Are property valuers undermining brokers?

by Mackenzie McCarty26 Jun 2013

Concerns have been raised that property valuers in Perth are undermining brokers by intentionally using out-of-date valuation data, with one local broker – who wishes to remain anonymous - claiming she’s come across cases where the difference was almost $50,000.

“Valuers are really killing the market by using three to four month-old valuations; they’re valuing properties based on old data.”

She claims her broking business is ‘constantly’ filing valuation disputes, because the valuers have failed to update information.

“A few years back when we had a boom and properties were selling for $40-50,000 more, they were then afraid of being sued for overvaluing and now I think they really need to have the same concern for undervaluing.”

However, Ballast Finance director, Frank Paratore, says it’s not an issue he’s come across at his Perth-based firm.

“You’re always going to hear about the isolated differences between valuers and what brokers are putting down or clients’ expectations,” says Paratore. “But I can’t honestly say that too much of it has come back to me as a major issue. It could just be a pocket that the broker is dealing with.”
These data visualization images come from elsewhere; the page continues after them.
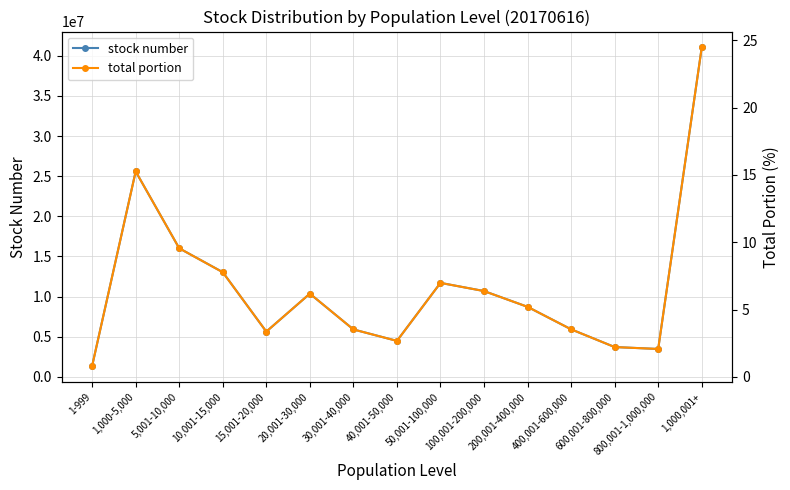

What is the difference between the total portion values at 10,001-15,000 and 1,000,001+?

16.7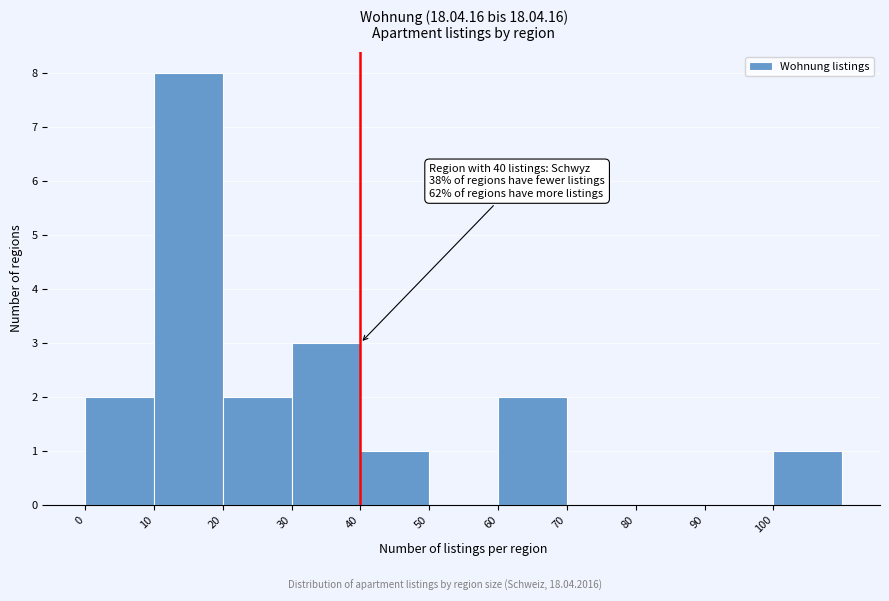

Which range on the x-axis has the tallest bar?

10 to 20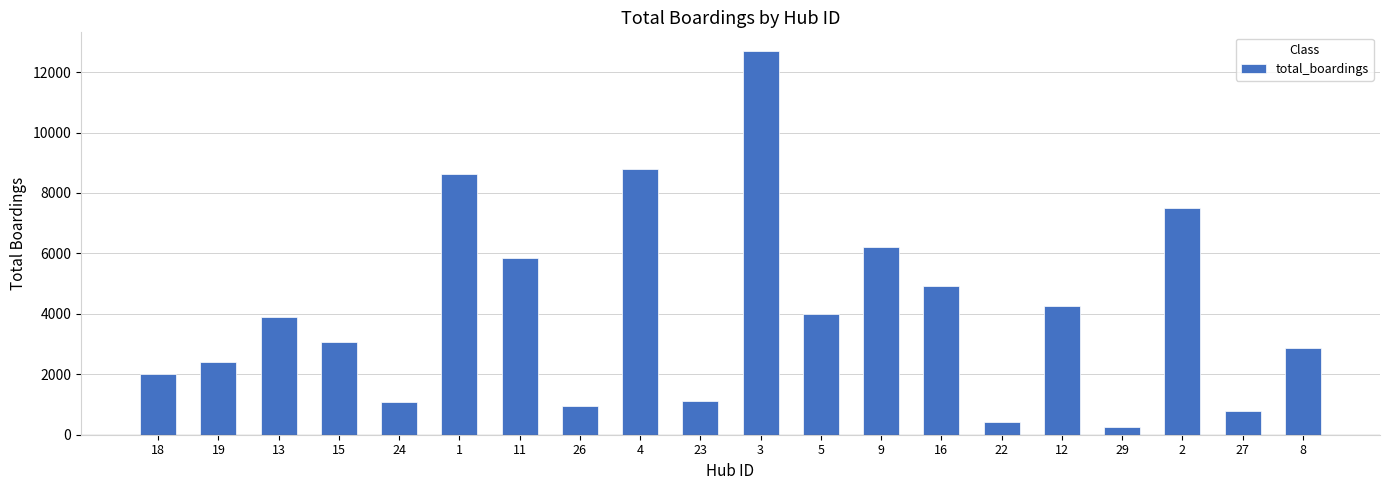

The value at 5 is 4006.6. True or false?

True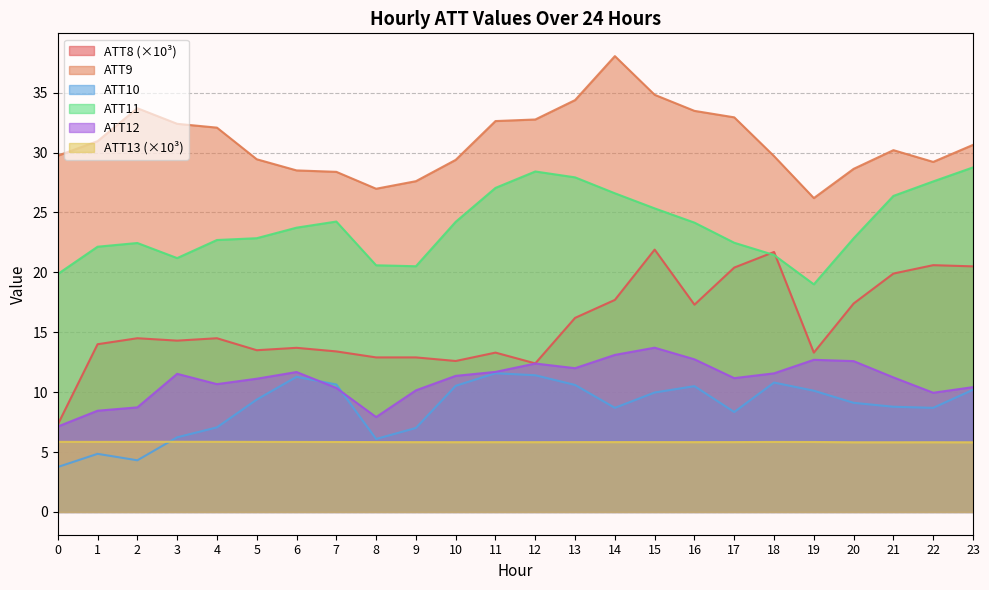

What is the sum of the ATT11 values at 22 and 6?

51.3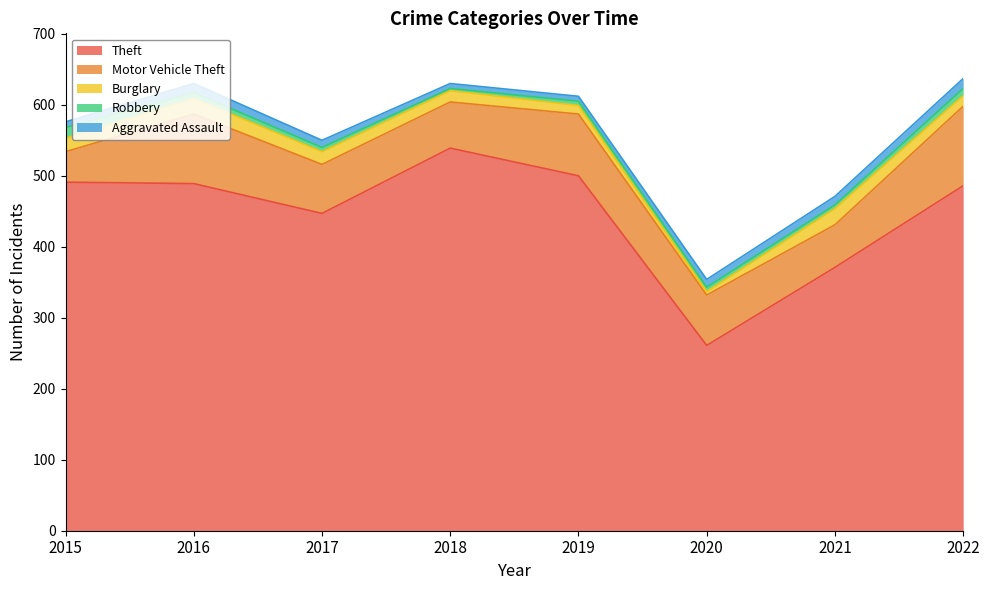

True or false: Motor Vehicle Theft and Robbery intersect in this chart.

False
Paratore adds that he makes a particular effort to ensure he’s knowledgeable about the local property market and takes a ‘keen interest’ in real estate, both personally and professionally.

“There shouldn’t be that sort of issue in today’s market with all of the information to hand. With these real estate sites and RP Data or whatever, there should not be these issues at all…You always hear about a couple of issues with valuers, but…it shouldn’t really be in the WA market because the WA market’s still holding up pretty firm.”
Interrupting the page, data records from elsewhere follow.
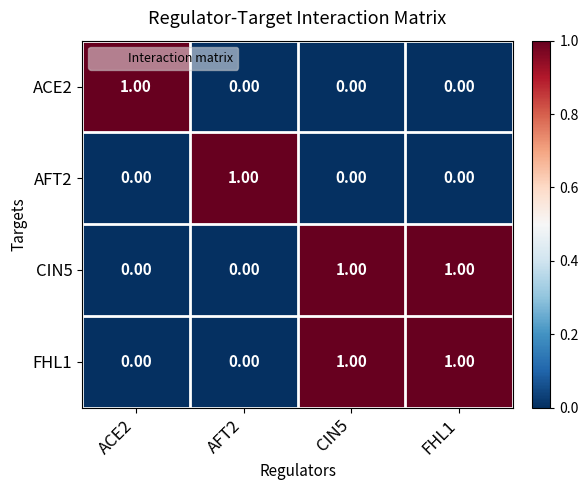

Count the number of categories in the chart.

4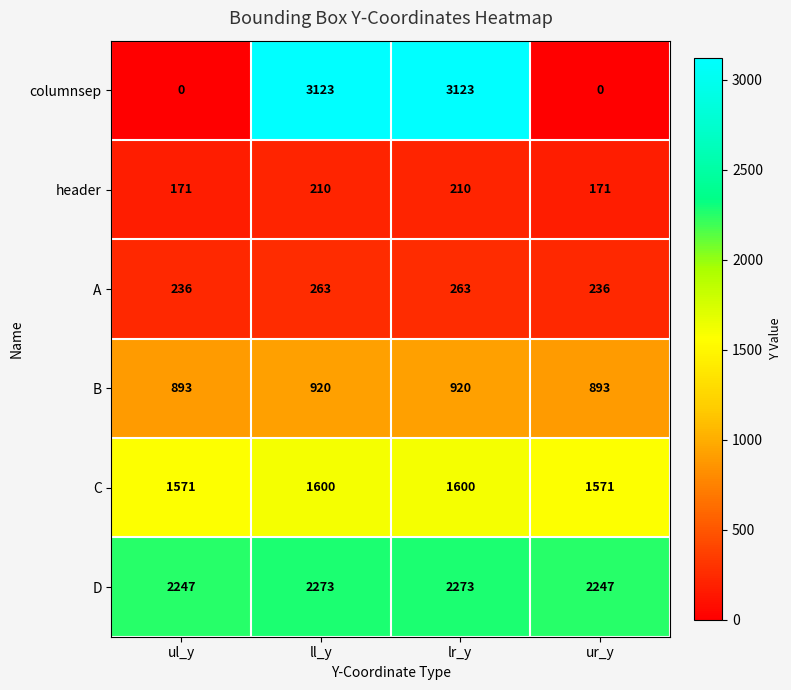

Count the B values in the range 893 to 920.

4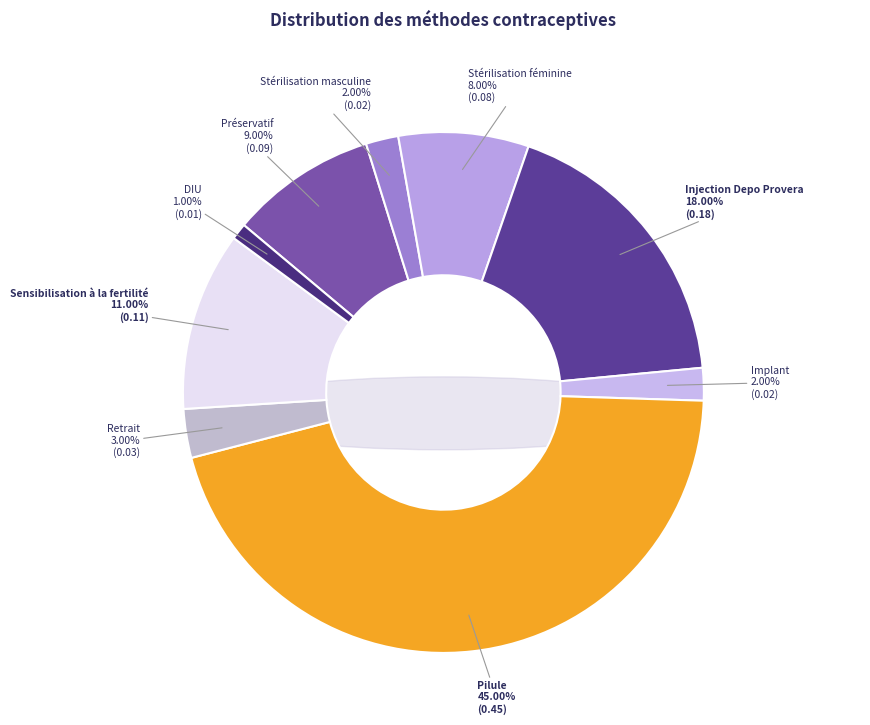

Rank the categories by value from highest to lowest.

Pilule, Injection Depo Provera, Sensibilisation à la fertilité, Préservatif, Stérilisation féminine, Retrait, Stérilisation masculine, Implant, DIU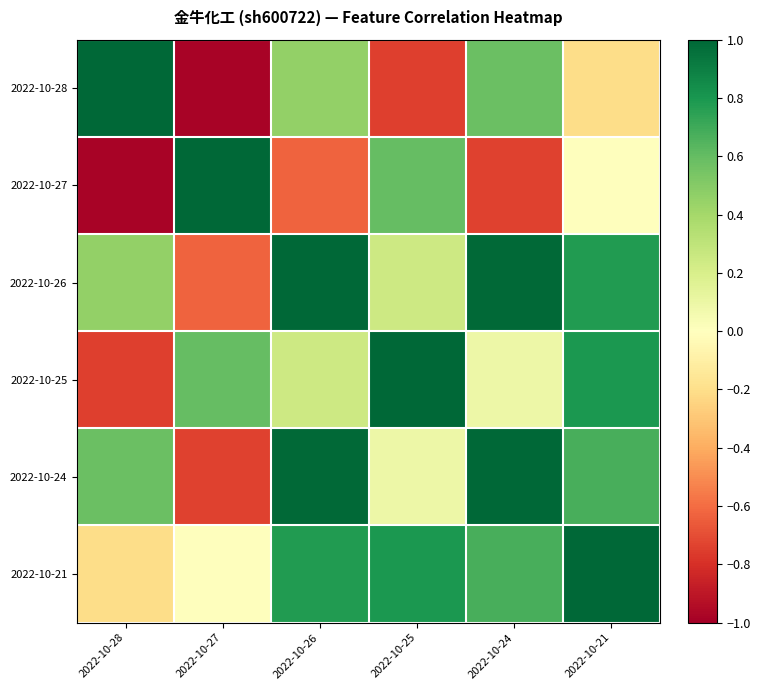

Which series changed the most between 2022-10-24 and 2022-10-21?

2022-10-28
However, the anonymous broker argues that this is precisely the issue: As the Perth market continues to rise, valuers are falling behind.

“Even though valuation isn’t an exact science there needs to be more care in terms of turnaround time and getting that data to the banks…Because the market’s now starting to move, I’m getting valuers telling clients that their property is not worth what they paid for it - but they’re using data that’s up to six months old. There was a long period of time where the property market was just not moving and they’re still using that data.”
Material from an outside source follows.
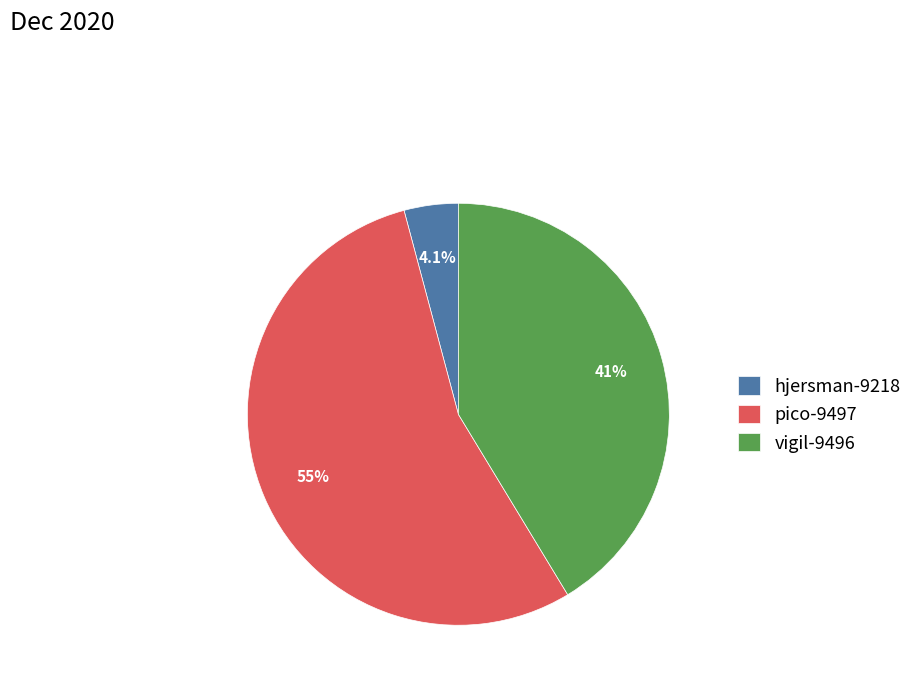

Combined, do hjersman-9218 and vigil-9496 account for over 50%?

No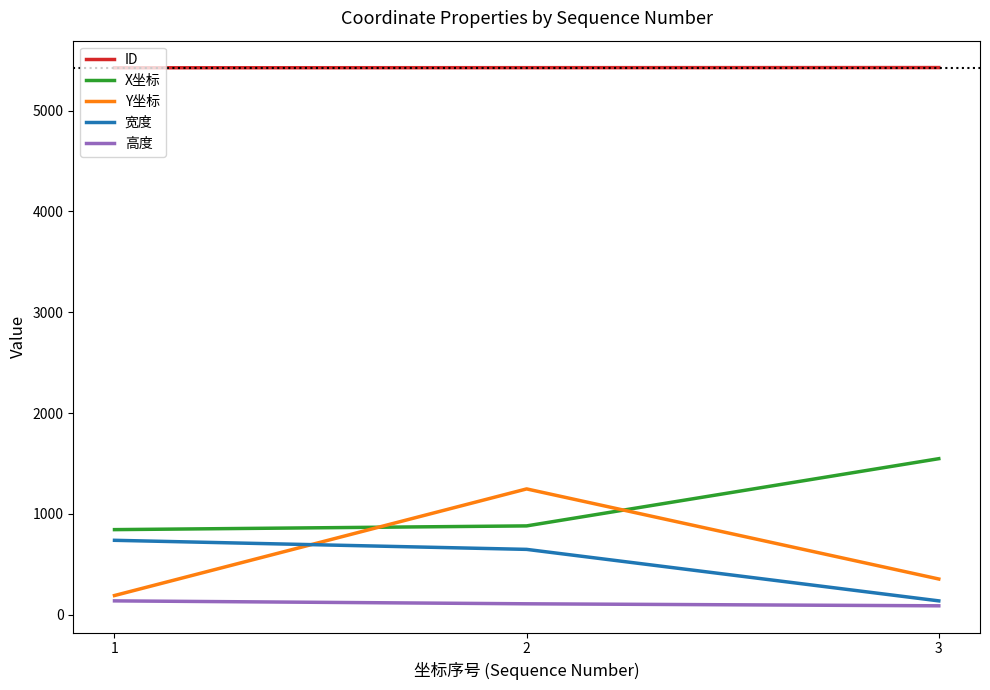

What are all the series names shown in the legend?

ID, X坐标, Y坐标, 宽度, 高度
“My only fall-overs lately have been from undervalued property and definitely something needs to be done about it.”


  • by mac 26/06/2013 9:14:54 AM

    This is has been happening since Adam was a boy. Its not a rising market for the valuers until it has well and truly already happened. If you were a valuer you would do the same they are under incredible pressure for their reward of $200.

  • by Ben 26/06/2013 9:36:11 AM

    $50,000 difference?
    Try $130,000 difference on a TOC valuation in an affluent inner Adelaide suburb. "Over-capitalising" was the reason. $670k to $800k bank. One must question the credibility of an industry that has the potential to be so different from valuer to valuer.

  • by PB 26/06/2013 9:38:41 AM

    Needed Valuation of $420,000. Valuation carried out by Macquarie panel valuer $345,000. Valuation carried out by Liberty panel valuer two days later $390,000. Endeavour Hills.